WHAT TO WORK ON
With pictures removed, output every record below exactly as written.

DATA FOR THIS EXERCISE
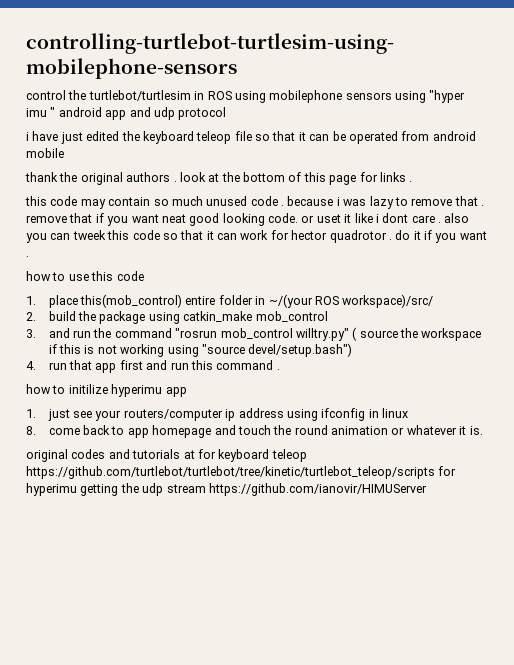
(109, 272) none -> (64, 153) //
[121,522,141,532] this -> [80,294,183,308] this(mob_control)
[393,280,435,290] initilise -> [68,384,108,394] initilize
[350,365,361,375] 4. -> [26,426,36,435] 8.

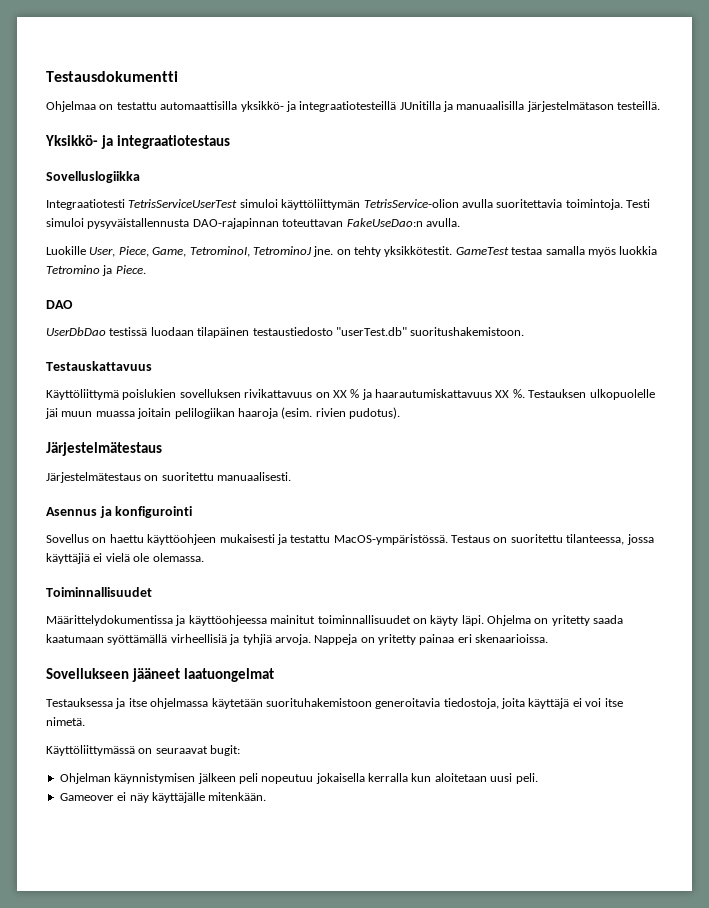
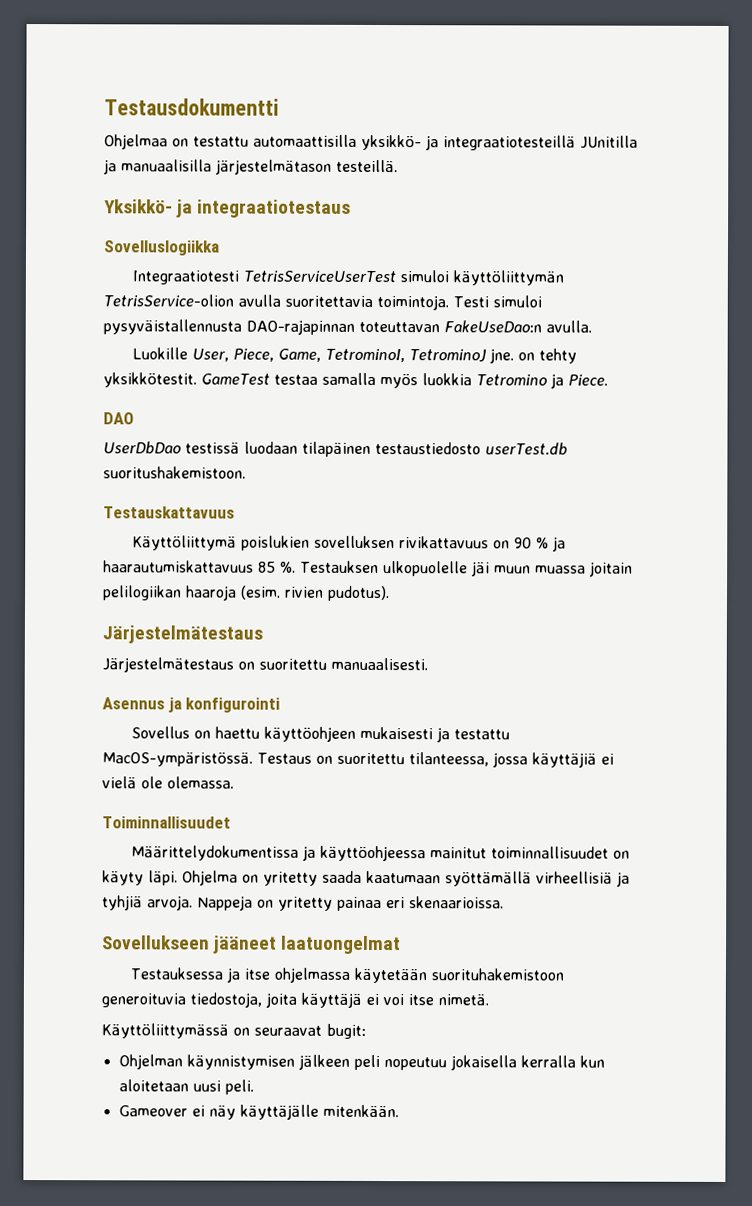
[335,327,407,336] "userTest.db" -> [485,442,568,456] userTest.db
[332,390,347,398] XX -> [514,537,533,549] 90
[495,390,510,398] XX -> [258,561,276,573] 85
[375,698,441,709] generoitavia -> [101,993,186,1008] generoituvia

ANSWER SECTION
(109, 272) none -> (64, 153) //
[121,522,141,532] this -> [80,294,183,308] this(mob_control)
[393,280,435,290] initilise -> [68,384,108,394] initilize
[350,365,361,375] 4. -> [26,426,36,435] 8.

[335,327,407,336] "userTest.db" -> [485,442,568,456] userTest.db
[332,390,347,398] XX -> [514,537,533,549] 90
[495,390,510,398] XX -> [258,561,276,573] 85
[375,698,441,709] generoitavia -> [101,993,186,1008] generoituvia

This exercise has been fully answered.